● **Exercises**
1 – Copy everything from "The attack exposed" down to "studies mission programs." in the Youth With a Mission passage, replacing "greatest" with "biggest".
2 – List every person named in the passage about Youth With a Mission.

● **Supplied passage**

»»

That nonconformist approach brought tragedy to the group last week when Matthew Murray, who had been expelled for apparent mental health problems, fatally shot four people -- two at the Arvada Youth With a Mission office near Denver and two at New Life Church in Colorado Springs -- before killing himself.

The attack exposed what Youth With a Mission members acknowledged was the group's greatest vulnerability and its greatest strength.

"YWAM has been known as a mission that believes in young people and gives them a chance," said Jarod Marshall, 32, a staffer in the Colorado Springs branch. "You believe in people, and there's a risk in that -- but it's a risk worth taking."

Youth With a Mission is considered avant-garde, on the "bleeding edge" of the evangelical movement, said A. Scott Moreau, a professor at Wheaton College in Illinois who studies mission programs.

"They are passionate, they are a bit wild," Moreau said. "A lot of agencies are wondering how they're going to mobilize this generation. YWAM has figured it out."

One veteran calls YWAM (the acronym is regularly pronounced Why-Wham and members are known as YWAMers) a Christian Peace Corps. Projects include working with prostitutes in Holland and orphans in Mexico, and providing clean drinking water or dental care in Third World countries. Youth With a Mission also launched the Reconciliation Walk, a 1,500-mile trek through Turkey and the Middle East to atone for violence perpetrated in the name of Christianity during the Crusades.

««

● **Data section**
»»

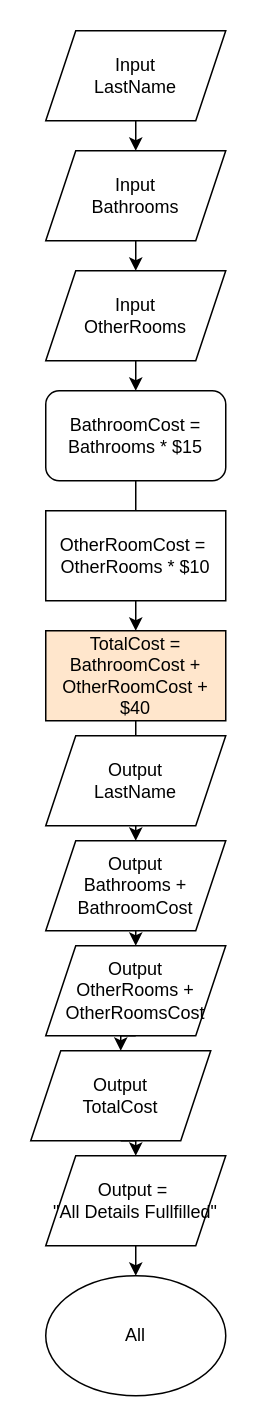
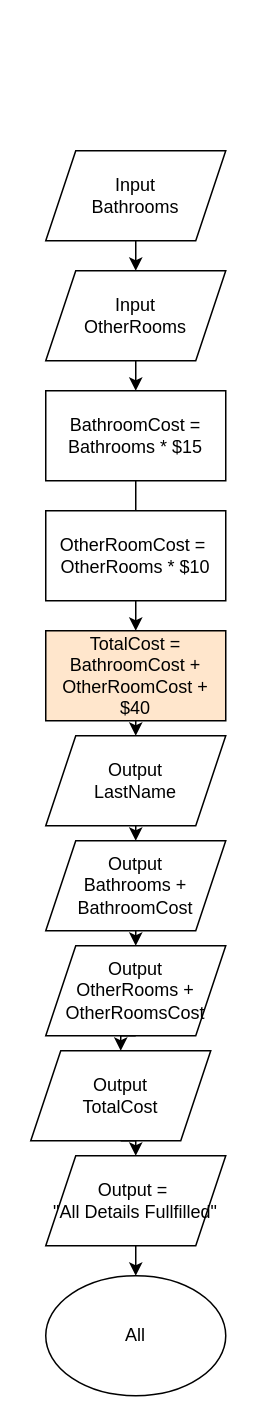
  <mxCell id="0" />
  <mxCell id="1" parent="0" />
- <mxCell id="2" style="edgeStyle=orthogonalEdgeStyle;rounded=0;orthogonalLoop=1;jettySize=auto;html=1;exitX=0.5;exitY=1;exitDx=0;exitDy=0;entryX=0.5;entryY=0;entryDx=0;entryDy=0;" edge="1" parent="1" source="3" target="5"><mxGeometry relative="1" as="geometry" /></mxCell>
- <mxCell id="3" value="Input&lt;div&gt;LastName&lt;/div&gt;" style="shape=parallelogram;perimeter=parallelogramPerimeter;whiteSpace=wrap;html=1;fixedSize=1;" vertex="1" parent="1"><mxGeometry x="30" y="20" width="120" height="60" as="geometry" /></mxCell>
  <mxCell id="4" style="edgeStyle=orthogonalEdgeStyle;rounded=0;orthogonalLoop=1;jettySize=auto;html=1;exitX=0.5;exitY=1;exitDx=0;exitDy=0;entryX=0.5;entryY=0;entryDx=0;entryDy=0;" edge="1" parent="1" source="5" target="7"><mxGeometry relative="1" as="geometry" /></mxCell>
  <mxCell id="5" value="Input&lt;div&gt;Bathrooms&lt;/div&gt;" style="shape=parallelogram;perimeter=parallelogramPerimeter;whiteSpace=wrap;html=1;fixedSize=1;" vertex="1" parent="1"><mxGeometry x="30" y="100" width="120" height="60" as="geometry" /></mxCell>
  <mxCell id="6" style="edgeStyle=orthogonalEdgeStyle;rounded=0;orthogonalLoop=1;jettySize=auto;html=1;exitX=0.5;exitY=1;exitDx=0;exitDy=0;entryX=0.5;entryY=0;entryDx=0;entryDy=0;" edge="1" parent="1" source="7" target="9"><mxGeometry relative="1" as="geometry" /></mxCell>
  <mxCell id="7" value="Input&lt;div&gt;OtherRooms&lt;/div&gt;" style="shape=parallelogram;perimeter=parallelogramPerimeter;whiteSpace=wrap;html=1;fixedSize=1;" vertex="1" parent="1"><mxGeometry x="30" y="180" width="120" height="60" as="geometry" /></mxCell>
  <mxCell id="8" style="edgeStyle=orthogonalEdgeStyle;rounded=0;orthogonalLoop=1;jettySize=auto;html=1;exitX=0.5;exitY=1;exitDx=0;exitDy=0;entryX=0.5;entryY=0;entryDx=0;entryDy=0;endArrow=none;" edge="1" parent="1" source="9" target="11"><mxGeometry relative="1" as="geometry" /></mxCell>
- <mxCell id="9" value="BathroomCost =&lt;div&gt;Bathrooms * $15&lt;/div&gt;" style="whiteSpace=wrap;html=1;rounded=1;" vertex="1" parent="1"><mxGeometry x="30" y="260" width="120" height="60" as="geometry" /></mxCell>
+ <mxCell id="9" value="BathroomCost =&lt;div&gt;Bathrooms * $15&lt;/div&gt;" style="rounded=0;whiteSpace=wrap;html=1;" vertex="1" parent="1"><mxGeometry x="30" y="260" width="120" height="60" as="geometry" /></mxCell>
  <mxCell id="10" style="edgeStyle=orthogonalEdgeStyle;rounded=0;orthogonalLoop=1;jettySize=auto;html=1;exitX=0.5;exitY=1;exitDx=0;exitDy=0;entryX=0.5;entryY=0;entryDx=0;entryDy=0;" edge="1" parent="1" source="11" target="13"><mxGeometry relative="1" as="geometry" /></mxCell>
  <mxCell id="11" value="OtherRoomCost =&amp;nbsp;&lt;div&gt;OtherRooms * $10&lt;/div&gt;" style="rounded=0;whiteSpace=wrap;html=1;" vertex="1" parent="1"><mxGeometry x="30" y="340" width="120" height="60" as="geometry" /></mxCell>
- <mxCell id="12" style="edgeStyle=orthogonalEdgeStyle;rounded=0;orthogonalLoop=1;jettySize=auto;html=1;exitX=0.5;exitY=1;exitDx=0;exitDy=0;entryX=0.5;entryY=0;entryDx=0;entryDy=0;endArrow=none;" edge="1" parent="1" source="13" target="15"><mxGeometry relative="1" as="geometry" /></mxCell>
+ <mxCell id="12" style="edgeStyle=orthogonalEdgeStyle;rounded=0;orthogonalLoop=1;jettySize=auto;html=1;exitX=0.5;exitY=1;exitDx=0;exitDy=0;entryX=0.5;entryY=0;entryDx=0;entryDy=0;" edge="1" parent="1" source="13" target="15"><mxGeometry relative="1" as="geometry" /></mxCell>
  <mxCell id="13" value="TotalCost =&lt;div&gt;BathroomCost + OtherRoomCost + $40&lt;/div&gt;" style="rounded=0;whiteSpace=wrap;html=1;fillColor=#ffe6cc;" vertex="1" parent="1"><mxGeometry x="30" y="420" width="120" height="60" as="geometry" /></mxCell>
  <mxCell id="14" style="edgeStyle=orthogonalEdgeStyle;rounded=0;orthogonalLoop=1;jettySize=auto;html=1;exitX=0.5;exitY=1;exitDx=0;exitDy=0;entryX=0.5;entryY=0;entryDx=0;entryDy=0;" edge="1" parent="1" source="15" target="17"><mxGeometry relative="1" as="geometry" /></mxCell>
  <mxCell id="15" value="Output&lt;div&gt;LastName&lt;/div&gt;" style="shape=parallelogram;perimeter=parallelogramPerimeter;whiteSpace=wrap;html=1;fixedSize=1;" vertex="1" parent="1"><mxGeometry x="30" y="490" width="120" height="60" as="geometry" /></mxCell>
  <mxCell id="16" style="edgeStyle=orthogonalEdgeStyle;rounded=0;orthogonalLoop=1;jettySize=auto;html=1;exitX=0.5;exitY=1;exitDx=0;exitDy=0;entryX=0.5;entryY=0;entryDx=0;entryDy=0;" edge="1" parent="1" source="17" target="19"><mxGeometry relative="1" as="geometry" /></mxCell>
  <mxCell id="17" value="Output&lt;div&gt;Bathrooms + BathroomCost&lt;/div&gt;" style="shape=parallelogram;perimeter=parallelogramPerimeter;whiteSpace=wrap;html=1;fixedSize=1;" vertex="1" parent="1"><mxGeometry x="30" y="560" width="120" height="60" as="geometry" /></mxCell>
  <mxCell id="18" style="edgeStyle=orthogonalEdgeStyle;rounded=0;orthogonalLoop=1;jettySize=auto;html=1;exitX=0.5;exitY=1;exitDx=0;exitDy=0;entryX=0.5;entryY=0;entryDx=0;entryDy=0;" edge="1" parent="1" source="19" target="21"><mxGeometry relative="1" as="geometry" /></mxCell>
  <mxCell id="19" value="Output&lt;div&gt;OtherRooms + OtherRoomsCost&lt;/div&gt;" style="shape=parallelogram;perimeter=parallelogramPerimeter;whiteSpace=wrap;html=1;fixedSize=1;" vertex="1" parent="1"><mxGeometry x="30" y="630" width="120" height="60" as="geometry" /></mxCell>
  <mxCell id="20" style="edgeStyle=orthogonalEdgeStyle;rounded=0;orthogonalLoop=1;jettySize=auto;html=1;exitX=0.5;exitY=1;exitDx=0;exitDy=0;entryX=0.5;entryY=0;entryDx=0;entryDy=0;" edge="1" parent="1" source="21" target="23"><mxGeometry relative="1" as="geometry" /></mxCell>
  <mxCell id="21" value="Output&lt;div&gt;TotalCost&lt;/div&gt;" style="shape=parallelogram;perimeter=parallelogramPerimeter;whiteSpace=wrap;html=1;fixedSize=1;" vertex="1" parent="1"><mxGeometry x="20" y="700" width="120" height="60" as="geometry" /></mxCell>
  <mxCell id="22" style="edgeStyle=orthogonalEdgeStyle;rounded=0;orthogonalLoop=1;jettySize=auto;html=1;exitX=0.5;exitY=1;exitDx=0;exitDy=0;entryX=0.5;entryY=0;entryDx=0;entryDy=0;" edge="1" parent="1" source="23" target="24"><mxGeometry relative="1" as="geometry" /></mxCell>
  <mxCell id="23" value="Output =&amp;nbsp;&lt;div&gt;&quot;All Details Fullfilled&quot;&lt;/div&gt;" style="shape=parallelogram;perimeter=parallelogramPerimeter;whiteSpace=wrap;html=1;fixedSize=1;" vertex="1" parent="1"><mxGeometry x="30" y="770" width="120" height="60" as="geometry" /></mxCell>
  <mxCell id="24" value="All" style="ellipse;whiteSpace=wrap;html=1;" vertex="1" parent="1"><mxGeometry x="30" y="850" width="120" height="80" as="geometry" /></mxCell>
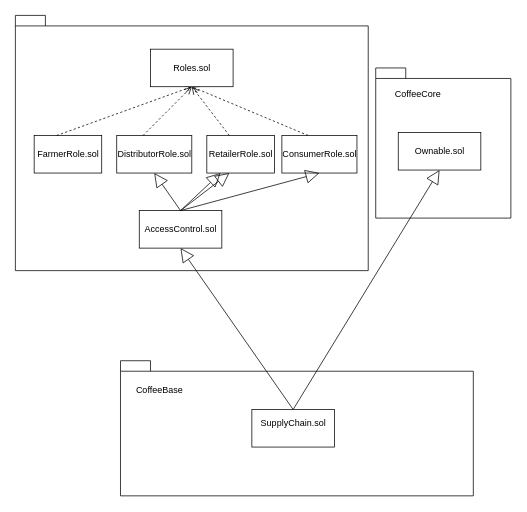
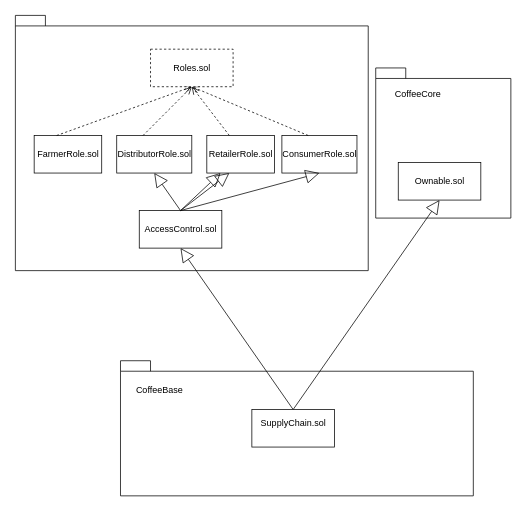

««

● **Solution set**
1 –
The attack exposed what Youth With a Mission members acknowledged was the group's biggest vulnerability and its biggest strength.

"YWAM has been known as a mission that believes in young people and gives them a chance," said Jarod Marshall, 32, a staffer in the Colorado Springs branch. "You believe in people, and there's a risk in that -- but it's a risk worth taking."

Youth With a Mission is considered avant-garde, on the "bleeding edge" of the evangelical movement, said A. Scott Moreau, a professor at Wheaton College in Illinois who studies mission programs.

2 – Matthew Murray, Jarod Marshall, A. Scott Moreau